▶ [Prompt A]
Answer these questions from the Port of Long Beach report:
(i) How many TEU did the port import in October?
(ii) On what date did the port enact the Congestion Dwell Fee?
(iii) Who is the Port of Long Beach Executive Director?

▶ [Selected extract]
---+---
POLB data: The Port of Long Beach reported that total October volume—at 789,716 TEU—were down 2.1% compared to October 2020, its strongest October tally on record, while posting its second-busiest October output ever.
Port officials said that this was amid limited capacity at its marine terminals, which hindered import levels, coupled with an ongoing transition to extended operating hours.
October imports—at 385,000 TEU—fell 4.3% compared to October 2020, and exports—at 122,214—rose 6.6%. Empty containers—at 282,502 TEU—were down 2.4%
On a year-to-date basis through October, total POLA volume—at 7,884,565 TEU—is up 21% annually.
“Every sector of the supply chain has reached capacity and it is time for all of us to step up and get these goods delivered,” said Port of Long Beach Executive Director Mario Cordero in a statement. “In Long Beach, we are trying to add capacity by searching for vacant land to store containers, expanding the hours of operation at terminals, and implementing a fee that will incentivize ocean carriers to pull their containers out of the Port as soon as possible.”
In tandem with POLA, POLB enacted a Congestion Dwell Fee on Nov. 1, charging ocean carriers for cargo containers that remain too long on the docks. The program is aimed at speeding the flow of cargo containers moving through the San Pedro Bay ports complex and reducing a record number of vessels waiting off the Southern California coast. As of Nov. 10, POLB said there has been a 20% decrease in loaded import containers that have dwelled at the Port of Long Beach past their respective time limits. The Port of Los Angeles has adopted an identical measure. And it added that the port continues to work with marine terminals and other supply chain partners to expand hours as part of a framework for 24-7 operations.
---+---
▶ [Data to examine]
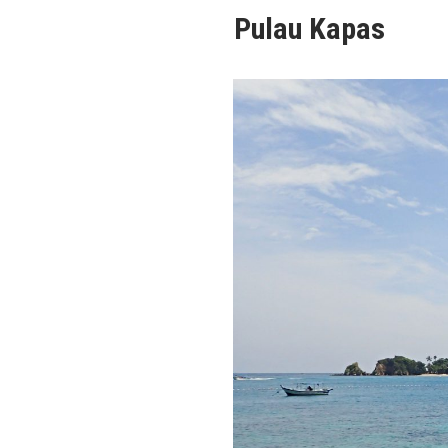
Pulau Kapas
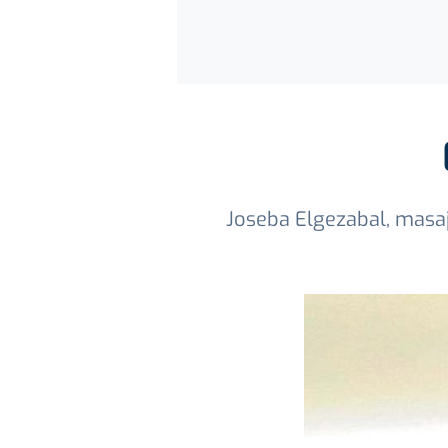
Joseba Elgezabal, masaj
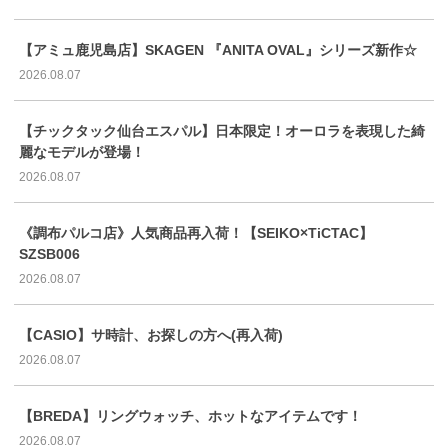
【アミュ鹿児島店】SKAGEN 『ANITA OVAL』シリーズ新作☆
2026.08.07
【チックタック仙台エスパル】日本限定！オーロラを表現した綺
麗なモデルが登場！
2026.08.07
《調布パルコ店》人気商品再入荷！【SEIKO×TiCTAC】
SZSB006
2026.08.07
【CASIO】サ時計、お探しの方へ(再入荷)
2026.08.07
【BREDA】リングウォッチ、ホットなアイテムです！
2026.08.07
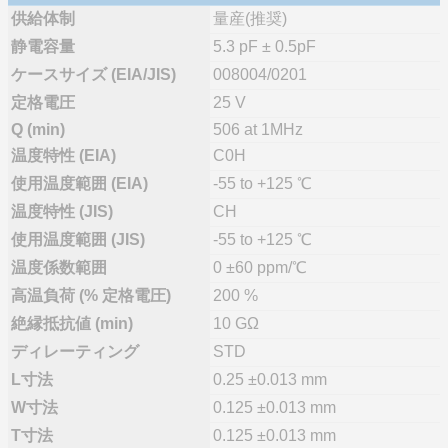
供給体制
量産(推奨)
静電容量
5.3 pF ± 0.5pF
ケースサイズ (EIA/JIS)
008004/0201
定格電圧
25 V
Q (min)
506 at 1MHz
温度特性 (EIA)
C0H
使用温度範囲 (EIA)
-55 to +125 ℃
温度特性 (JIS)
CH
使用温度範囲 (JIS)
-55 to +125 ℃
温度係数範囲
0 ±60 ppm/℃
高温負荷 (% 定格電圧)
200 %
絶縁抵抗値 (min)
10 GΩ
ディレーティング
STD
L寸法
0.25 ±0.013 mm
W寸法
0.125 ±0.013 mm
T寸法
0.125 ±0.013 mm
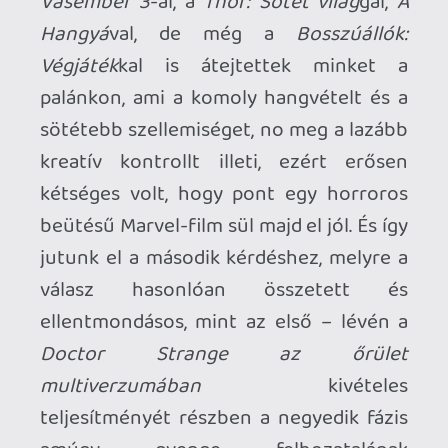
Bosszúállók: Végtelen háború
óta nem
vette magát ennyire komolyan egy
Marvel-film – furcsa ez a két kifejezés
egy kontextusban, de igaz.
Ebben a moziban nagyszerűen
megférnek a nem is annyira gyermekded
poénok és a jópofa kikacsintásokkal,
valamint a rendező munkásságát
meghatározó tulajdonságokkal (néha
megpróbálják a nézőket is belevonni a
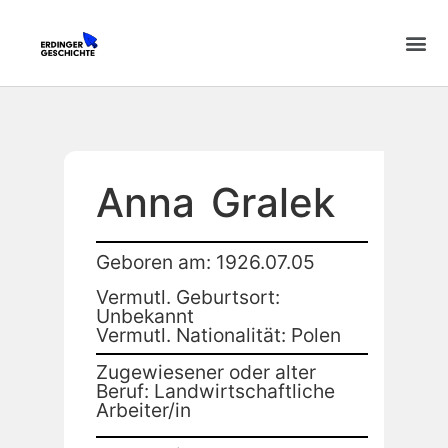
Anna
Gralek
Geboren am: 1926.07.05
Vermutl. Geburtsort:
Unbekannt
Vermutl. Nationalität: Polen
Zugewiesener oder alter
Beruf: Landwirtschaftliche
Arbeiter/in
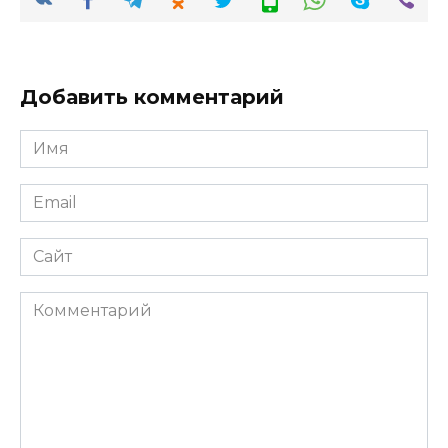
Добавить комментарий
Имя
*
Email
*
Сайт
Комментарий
---+---
▶ [Prompt B] Arrange lines from the records as a Markdown table with the columns Num and Content, one numbered row per line and no blank lines. Begin at the line in the records that contains "Bosszúállók: Végtelen háború", stop after the line that contains "megpróbálják a nézőket is belevonni a", and include only those lines.

▶ [Solution A]
(i) 385,000 TEU
(ii) Nov. 1
(iii) Mario Cordero

▶ [Solution B]
| Num | Content |
|---|---|
| 1 | Bosszúállók: Végtelen háború |
| 2 | óta nem |
| 3 | vette magát ennyire komolyan egy |
| 4 | Marvel-film – furcsa ez a két kifejezés |
| 5 | egy kontextusban, de igaz. |
| 6 | Ebben a moziban nagyszerűen |
| 7 | megférnek a nem is annyira gyermekded |
| 8 | poénok és a jópofa kikacsintásokkal, |
| 9 | valamint a rendező munkásságát |
| 10 | meghatározó tulajdonságokkal (néha |
| 11 | megpróbálják a nézőket is belevonni a |